Named Routes in Symfony 6 with controllers in inner directory


I moved all my controllers to /src/Web/Controller in my Symfony 6 project like follows

├── src
│   ├── ...
│   └── Web
│   |    ├── Controller
│   |    ├── ....
|   |── Kernel.php

my routes.yaml is modified accordingly

#routes.yaml
controllers:
    resource: ../src/Web/Controller/
    type: annotation

Now the problem is all my routes have a name which is prefixed with app_web. Which due to this structure I suppose.

$ php bin/console debug:router command outputs following:

...
...
app_web_post_index    GET|HEAD        ANY      ANY    /post/             
app_web_post_create   GET|HEAD|POST   ANY      ANY    /post/create 

Here I only want the name to be post_index How do I get rid of this prefix?


Solution

  • If you do not name the routes explicitly, they are named for you.

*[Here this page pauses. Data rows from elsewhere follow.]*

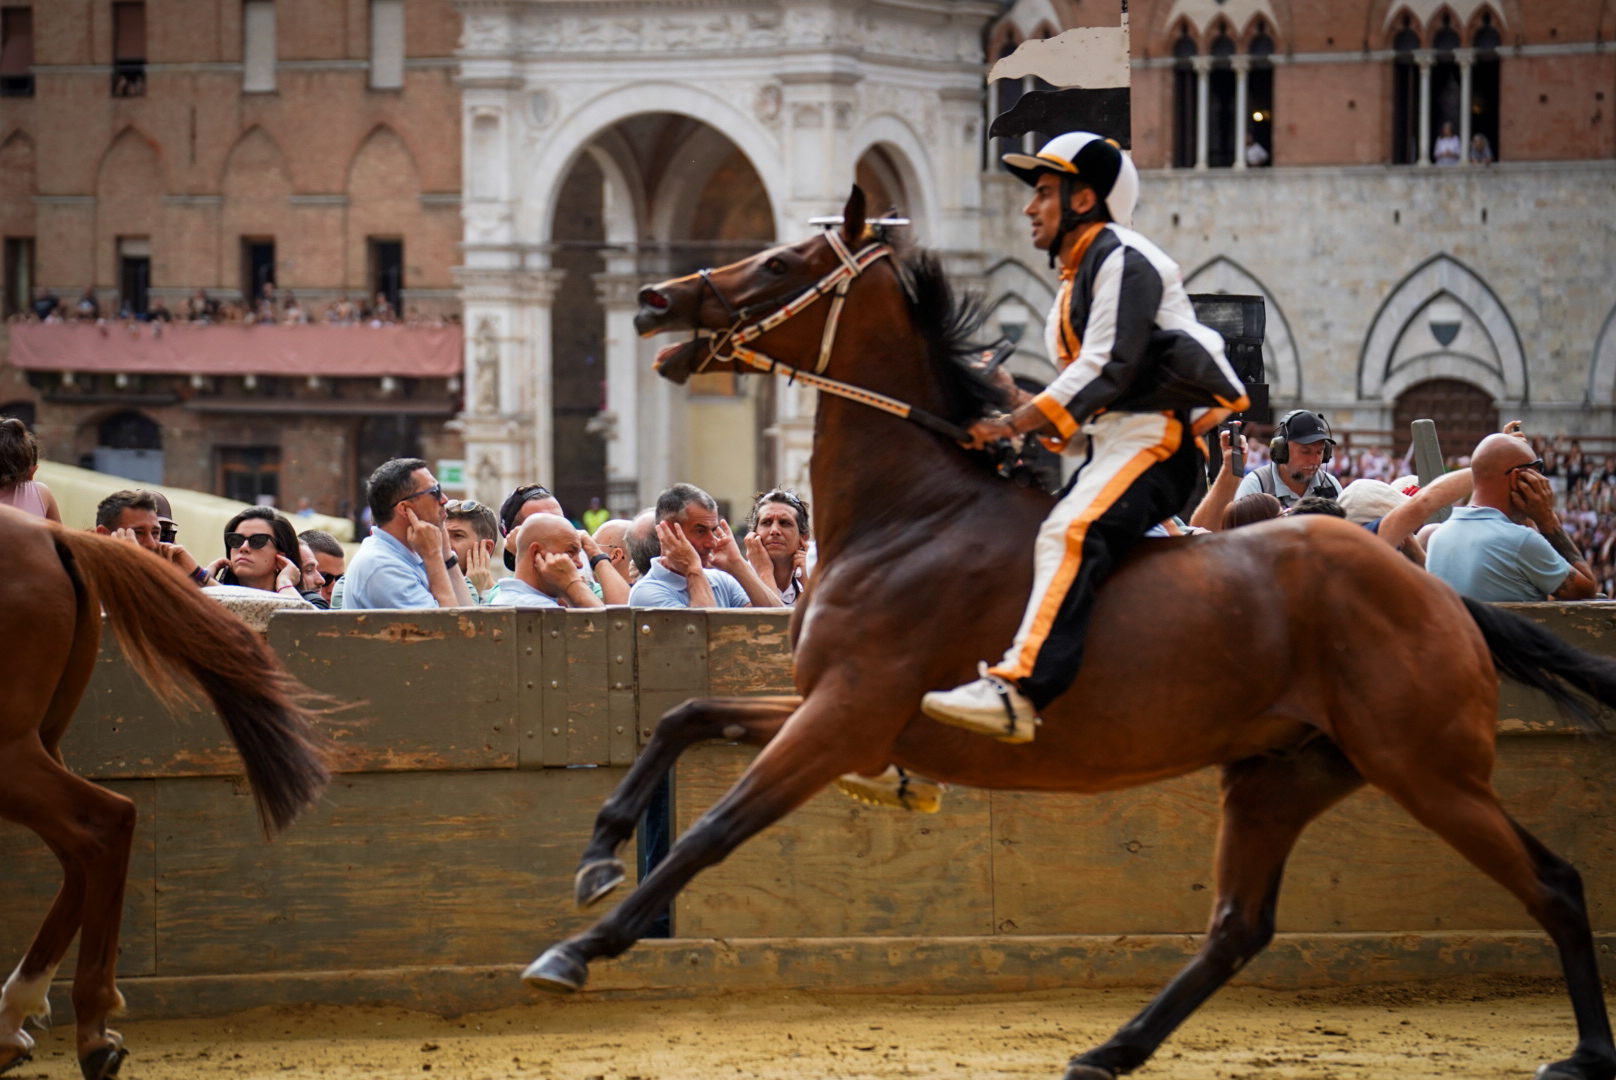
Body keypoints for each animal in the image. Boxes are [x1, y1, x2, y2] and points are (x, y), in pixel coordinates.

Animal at [0, 507, 331, 1080]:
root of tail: (52, 536)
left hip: (13, 750)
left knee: (103, 825)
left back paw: (86, 1032)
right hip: (40, 740)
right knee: (80, 850)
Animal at [526, 187, 1616, 1080]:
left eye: (784, 263)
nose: (655, 300)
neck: (911, 514)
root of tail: (1428, 590)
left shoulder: (842, 716)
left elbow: (712, 828)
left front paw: (580, 946)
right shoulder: (841, 711)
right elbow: (682, 715)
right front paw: (597, 855)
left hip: (1424, 768)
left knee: (1555, 882)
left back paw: (1584, 1052)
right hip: (1285, 774)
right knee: (1236, 928)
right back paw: (1108, 1050)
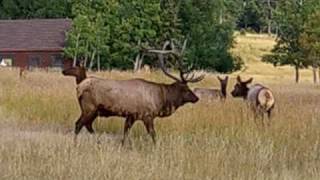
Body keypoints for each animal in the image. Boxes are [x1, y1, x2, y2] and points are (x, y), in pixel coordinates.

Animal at [62, 41, 205, 145]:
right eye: (186, 89)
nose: (196, 98)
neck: (161, 98)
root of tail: (79, 87)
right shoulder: (147, 115)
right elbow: (153, 134)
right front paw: (156, 147)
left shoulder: (131, 116)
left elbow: (125, 132)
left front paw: (122, 145)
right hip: (89, 108)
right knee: (78, 124)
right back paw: (75, 144)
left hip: (94, 111)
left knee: (87, 125)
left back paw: (98, 142)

    The names are generated using the fully qualified name for the class and method for the controller (although without the last part of the namespace —controller—, for some reason).

    If you do not want to use the auto-generated names, simply name your routes yourself:

    #[Route('/post')]
    class Post
    {
        #[Route(path: '/', name: 'post_index', methods: ['HEAD', 'GET'])]
        public function index(Request $request): Response
        {
            return new Response('post index');
        }
    
        #[Route(path: '/create', name: 'post_create', methods: ['HEAD', 'GET', 'POST'])]
        public function create(Request $request): Response
        {
            return new Response('post create');
        }
    }
    

    With the built-in options you can add a prefix to a group of routes, but not remove it from the auto-generated name.

    If this is really important for your use case to happen "automatically", I guess you could build your own route loader, but I'd say it is overkill for this. Just name the routes appropriately, or live with the auto-generated name.


    Naming the routes explicitly is generally a better idea/practice, because if you refer to the route names anywhere else you'd be guaranteed of the names remaining the same even if you chose to refactor your controllers to a different code structure.